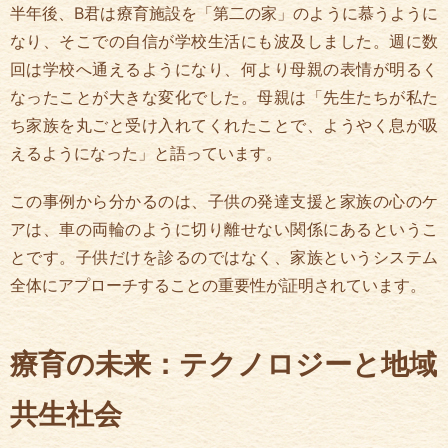
半年後、B君は療育施設を「第二の家」のように慕うように
なり、そこでの自信が学校生活にも波及しました。週に数
回は学校へ通えるようになり、何より母親の表情が明るく
なったことが大きな変化でした。母親は「先生たちが私た
ち家族を丸ごと受け入れてくれたことで、ようやく息が吸
えるようになった」と語っています。
この事例から分かるのは、子供の発達支援と家族の心のケ
アは、車の両輪のように切り離せない関係にあるというこ
とです。子供だけを診るのではなく、家族というシステム
全体にアプローチすることの重要性が証明されています。
療育の未来：テクノロジーと地域
共生社会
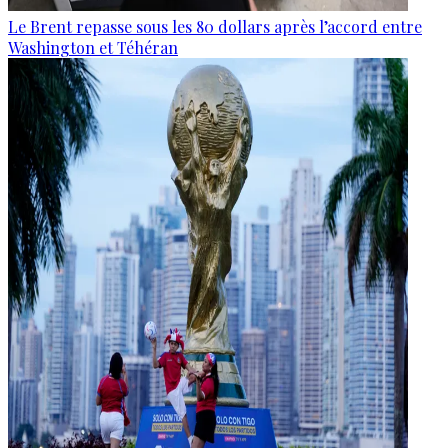
Le Brent repasse sous les 80 dollars après l’accord entre
Washington et Téhéran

= = = =

#### [Prompt]
In the copy, include exactly the lines from the one with "ち家族を丸ごと受け入れてくれたことで、ようやく息が吸" through the final line of the data, both ends included, and no pictures.

#### [Solution for this exercise]
ち家族を丸ごと受け入れてくれたことで、ようやく息が吸
えるようになった」と語っています。
この事例から分かるのは、子供の発達支援と家族の心のケ
アは、車の両輪のように切り離せない関係にあるというこ
とです。子供だけを診るのではなく、家族というシステム
全体にアプローチすることの重要性が証明されています。
療育の未来：テクノロジーと地域
共生社会
Le Brent repasse sous les 80 dollars après l’accord entre
Washington et Téhéran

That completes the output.